The member of the European Commission responsible for Home Affairs, Cecilia Malmström, told MEPs said the EU has already set in train a response to the crisis in the Southern Mediterranean and said in the longer-term the aim is to launch a cooperation partnership with North African partners on migration. She called on Parliament and Council to finally agree on European Resettlement programme.
MEPs from the EPP, S&D and ALDE groups urged EU Member States to help deal with the migrant inflow crisis and asked Commissioner Malmström to activate the solidarity mechanism envisaged in the EU Treaty. An estimated 22,000 migrants fleeing unrest in North Africa have arrived on Europe’s southern borders since January.
The EU cannot rely purely on its border security agency Frontex to help Malta and Lampedusa cope with the migration crisis in the Mediterranean, the European Parliament said in a resolution. MEPs urged the Council to put in place an action plan for the resettlement of refugees but also stress the need for measures to reduce unemployment in migrants' countries of origin and of transit.
How can a single country like Italy, let alone Malta, cope with thousands of illegal immigrants fleeing from the humanitarian crisis in North Africa? "Frontex cannot be the main tool", argued MEPs, who want the Council to set up a burden-sharing action plan to help resettle refugees from the region and provide support for displaced persons.
This would mean invoking Article 80 of the EU Treaty on the Functioning of the European Union (TFEU), which cites the principle of solidarity and fair burden-sharing among all Member States on policies relating to the management of border checks, asylum and immigration, including the financial dimension.
Under increasing pressure from Malta, Italy and MEPs to activate the Temporary Protection Directive, the emergency mechanism created by the EU in 2001 to be activated in case of a massive influx of displaced people, Commissioner Malmström said that she is considering this move but member states are still sceptical on its need.So far this mechanism has never been put in practice.
According to the Temporary Protection Directive, the EU Council will have to approve its application through a qualified majority following a proposal by the Commission. Once in place, ‘Libyan’ asylum seekers arriving in Malta and Italy can be granted temporary protection for up to two years and be resettled in other EU member states.
However, despite the insistent calls, Commissioner Malmström said that member states still do not feel the need that the time has come to trigger this mechanism.“Let me tell you clearly that until today no qualified majority exists among member states on the need to activate this directive,” she told MEPs.“I will continue monitoring the situation on a daily basis and we hope to be able to come to some kind of conclusion during next week’s Council meeting of Justice and Home Affairs.

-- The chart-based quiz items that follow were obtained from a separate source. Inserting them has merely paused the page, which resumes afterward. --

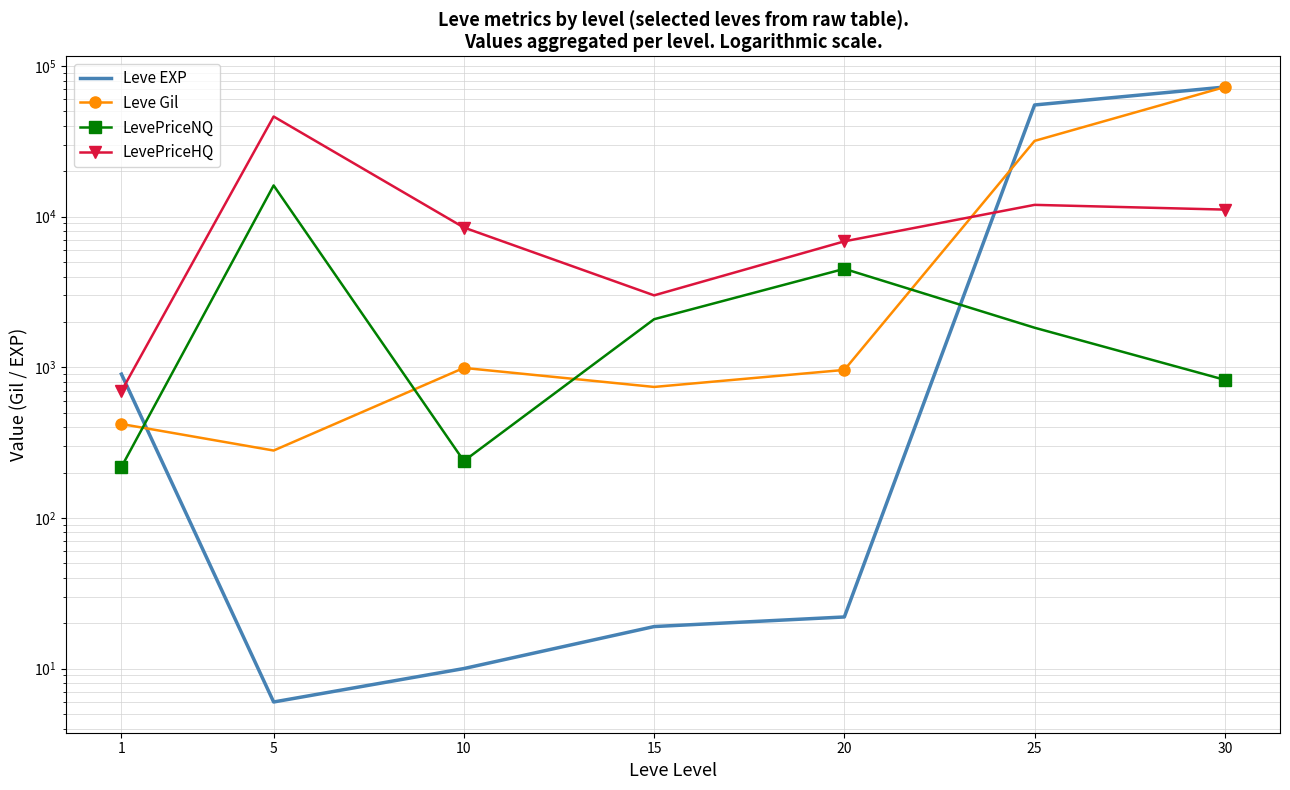

Is it true that Leve Gil equals 128260.5 at 30?

False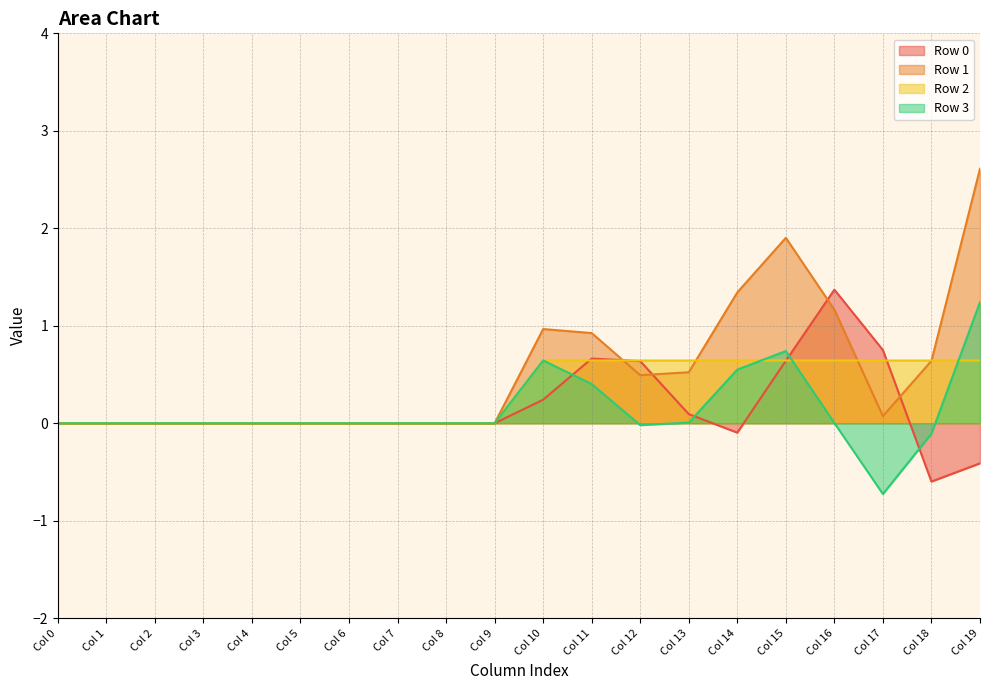

What is the maximum value shown in the chart?

2.6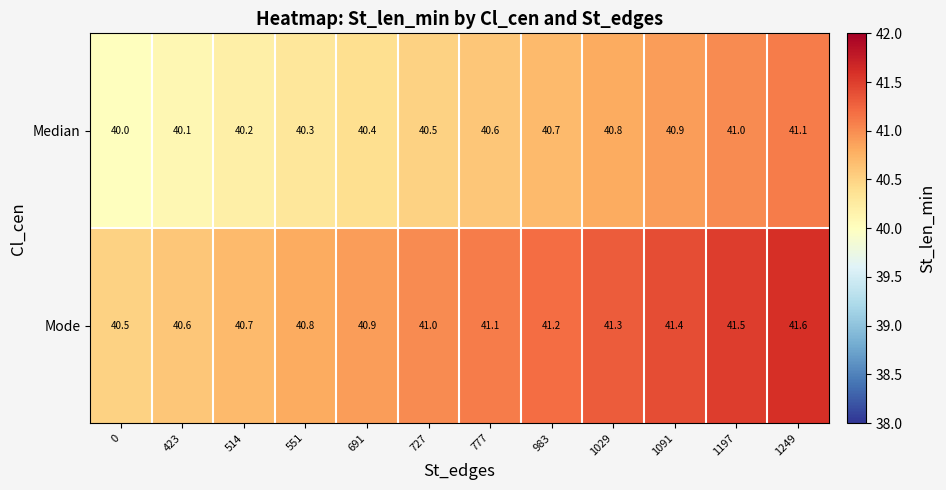

Which series has the largest total across all categories?

Mode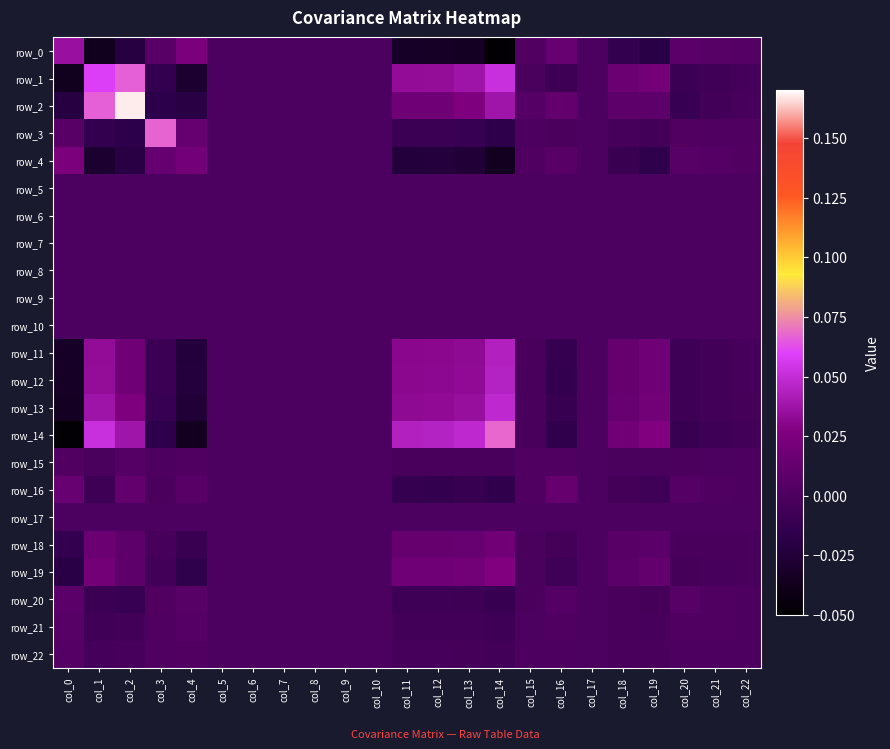

How many values in row_3 are above zero?

7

However I repeat that until now, there is no qualified majority on the activation of this mechanism.”
During the debate on the current situation of migratory flows in the Southern Mediterranean, MEPs, particularly from Italy and Malta dominated the procedures with continuous calls for member states to show concrete solidarity and the Commission to take the initiative and act.
“Commissioner Malmström – you should show political leadership and propose the activation of the temporary protection directive,” Nationalist MEP Simon Busuttil told the Commissioner, according to a report in The Times of Malta.“In Malta there is an emergency as 800 people arriving in 24 hours is the same as if 120,000 have arrived in France. The Commission should not base its analyses on mere number but in relative terms. On the other hand, EU member states should honour their promises and show real solidarity,” he said.
Maltese MEP John Attard Montalto (Party of European Socialists) also intervened inviting the Commission to state what it considers to be the right number of asylum seekers reaching Europe before activating the emergency solidarity clause, The Times of Malta reported.“We have an unfolding tragedy today and we need to act today. Let’s not be the man of yesterday,” he told Commissioner Malmström.
Last week Malta formally requested the Commission to propose the activation of the emergency mechanism. However, in its reply the Commission said that the conditions of a ‘mass influx’ have not yet been satisfied.